Utopia Parkway: The Life and Work of Joseph Cornell by Deborah Solomon:
Despite his acknowledged lack of social skills, Cornell made at least one new friend – one new living friend, that is – in 1943. She was Marianne Moore, the poet. A generation older than Cornell, she lived in a frame house in Brooklyn, a sixtyish spinster in a black cloak and tricorn hat. Moore and Cornell had much in common. Both were arch-modernists who lived with their mothers in the outer New York boroughs. Both were legendary prudes. Both were appreciators of the ballet and had contributed to Dance Index. Both were drawn to poetic portraits of animals – the pangolin, for instance, in Moore’s case; the bird, in Cornell’s – as a form of self-portrait. And more generally, both sublimated sensuality into dispassionate, nearly taxonomic precision in their work, and over time would come to stand for the artistic power of reticence.

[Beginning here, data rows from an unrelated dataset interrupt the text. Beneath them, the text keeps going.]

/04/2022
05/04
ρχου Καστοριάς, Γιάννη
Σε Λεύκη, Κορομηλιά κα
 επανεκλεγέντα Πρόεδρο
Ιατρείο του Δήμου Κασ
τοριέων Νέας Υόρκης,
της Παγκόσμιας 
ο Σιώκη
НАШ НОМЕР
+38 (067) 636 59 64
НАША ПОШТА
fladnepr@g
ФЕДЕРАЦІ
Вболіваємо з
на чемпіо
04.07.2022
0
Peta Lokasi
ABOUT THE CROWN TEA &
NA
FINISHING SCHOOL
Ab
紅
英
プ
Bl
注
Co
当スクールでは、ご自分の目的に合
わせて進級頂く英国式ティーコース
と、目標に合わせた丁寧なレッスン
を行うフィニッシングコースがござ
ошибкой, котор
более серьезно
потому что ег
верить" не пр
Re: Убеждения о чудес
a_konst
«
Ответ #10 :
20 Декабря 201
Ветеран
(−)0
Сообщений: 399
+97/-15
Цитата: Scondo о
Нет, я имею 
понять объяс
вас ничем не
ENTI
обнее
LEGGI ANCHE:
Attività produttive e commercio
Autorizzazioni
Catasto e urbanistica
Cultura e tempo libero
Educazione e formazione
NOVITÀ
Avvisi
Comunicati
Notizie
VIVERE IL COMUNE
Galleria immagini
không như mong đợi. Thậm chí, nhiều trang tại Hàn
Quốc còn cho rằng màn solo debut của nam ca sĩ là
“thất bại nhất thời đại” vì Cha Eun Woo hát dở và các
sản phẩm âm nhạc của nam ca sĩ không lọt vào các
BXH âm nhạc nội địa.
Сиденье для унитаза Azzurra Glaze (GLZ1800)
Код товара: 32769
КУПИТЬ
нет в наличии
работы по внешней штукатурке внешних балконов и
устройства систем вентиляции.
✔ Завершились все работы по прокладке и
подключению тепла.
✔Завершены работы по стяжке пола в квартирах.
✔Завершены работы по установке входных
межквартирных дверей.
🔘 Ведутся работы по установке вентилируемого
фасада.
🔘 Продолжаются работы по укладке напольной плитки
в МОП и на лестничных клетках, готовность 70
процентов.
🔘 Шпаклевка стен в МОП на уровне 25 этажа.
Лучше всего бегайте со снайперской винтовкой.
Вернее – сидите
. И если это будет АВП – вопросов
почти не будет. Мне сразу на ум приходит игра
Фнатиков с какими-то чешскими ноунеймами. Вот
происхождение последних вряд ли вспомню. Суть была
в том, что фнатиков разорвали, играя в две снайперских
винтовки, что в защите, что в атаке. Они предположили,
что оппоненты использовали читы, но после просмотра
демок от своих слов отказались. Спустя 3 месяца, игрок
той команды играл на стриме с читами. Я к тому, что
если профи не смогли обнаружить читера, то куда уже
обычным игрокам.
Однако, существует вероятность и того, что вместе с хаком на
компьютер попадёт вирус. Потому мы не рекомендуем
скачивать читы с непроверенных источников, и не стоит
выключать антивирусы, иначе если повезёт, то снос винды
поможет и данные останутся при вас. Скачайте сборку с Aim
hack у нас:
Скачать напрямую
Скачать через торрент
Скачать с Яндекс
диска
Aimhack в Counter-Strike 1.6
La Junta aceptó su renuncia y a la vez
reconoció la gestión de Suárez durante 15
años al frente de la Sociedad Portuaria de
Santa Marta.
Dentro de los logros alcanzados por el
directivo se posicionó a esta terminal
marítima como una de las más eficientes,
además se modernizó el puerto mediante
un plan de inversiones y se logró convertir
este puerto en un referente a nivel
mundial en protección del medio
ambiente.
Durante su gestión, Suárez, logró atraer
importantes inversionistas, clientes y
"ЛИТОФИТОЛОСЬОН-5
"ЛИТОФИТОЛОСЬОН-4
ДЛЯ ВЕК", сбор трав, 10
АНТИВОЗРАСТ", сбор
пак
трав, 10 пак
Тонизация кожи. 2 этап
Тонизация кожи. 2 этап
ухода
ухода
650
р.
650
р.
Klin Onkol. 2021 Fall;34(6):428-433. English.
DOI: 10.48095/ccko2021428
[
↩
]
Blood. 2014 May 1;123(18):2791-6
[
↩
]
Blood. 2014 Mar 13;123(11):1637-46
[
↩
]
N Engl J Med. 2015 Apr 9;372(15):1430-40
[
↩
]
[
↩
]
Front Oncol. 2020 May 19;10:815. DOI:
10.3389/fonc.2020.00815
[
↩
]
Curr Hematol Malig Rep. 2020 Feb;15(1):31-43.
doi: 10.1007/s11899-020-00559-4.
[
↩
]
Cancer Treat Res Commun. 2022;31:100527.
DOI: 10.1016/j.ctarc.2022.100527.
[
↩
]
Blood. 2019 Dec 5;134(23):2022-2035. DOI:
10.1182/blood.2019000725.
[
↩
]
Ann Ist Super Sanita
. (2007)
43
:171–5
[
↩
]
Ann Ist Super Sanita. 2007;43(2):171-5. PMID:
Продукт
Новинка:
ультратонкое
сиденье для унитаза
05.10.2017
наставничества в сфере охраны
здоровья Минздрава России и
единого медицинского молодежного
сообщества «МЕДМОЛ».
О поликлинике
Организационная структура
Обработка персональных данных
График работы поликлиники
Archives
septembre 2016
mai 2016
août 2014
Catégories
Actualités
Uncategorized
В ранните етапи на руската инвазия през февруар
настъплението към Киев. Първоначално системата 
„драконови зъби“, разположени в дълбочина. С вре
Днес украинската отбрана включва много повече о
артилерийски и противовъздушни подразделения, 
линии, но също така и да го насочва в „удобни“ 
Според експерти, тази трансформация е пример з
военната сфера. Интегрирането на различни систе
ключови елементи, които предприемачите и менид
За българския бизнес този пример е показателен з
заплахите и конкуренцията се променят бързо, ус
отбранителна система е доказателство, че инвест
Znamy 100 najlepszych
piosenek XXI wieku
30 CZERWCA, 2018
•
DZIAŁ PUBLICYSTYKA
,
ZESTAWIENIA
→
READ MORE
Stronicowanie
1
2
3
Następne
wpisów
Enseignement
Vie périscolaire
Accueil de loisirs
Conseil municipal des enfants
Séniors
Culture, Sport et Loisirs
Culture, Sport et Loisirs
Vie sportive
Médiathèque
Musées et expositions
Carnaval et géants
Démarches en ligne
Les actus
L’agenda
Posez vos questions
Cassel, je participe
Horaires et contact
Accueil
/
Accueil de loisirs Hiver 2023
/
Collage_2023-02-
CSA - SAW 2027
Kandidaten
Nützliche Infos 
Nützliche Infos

Cornell became acquainted with the poet’s work through Charles Henri Ford and Parker Tyler, who assiduously courted her for View. Tyler was enamored of Moore’s poems and had published an interview with her in one of the first issues of View. The interview had been conducted at Grand Central Terminal, and Moore appears in the article as a punctilious old maid, her gaze straying anxiously toward the station’s giant clock because “she was to meet her mother at the dentist’s.”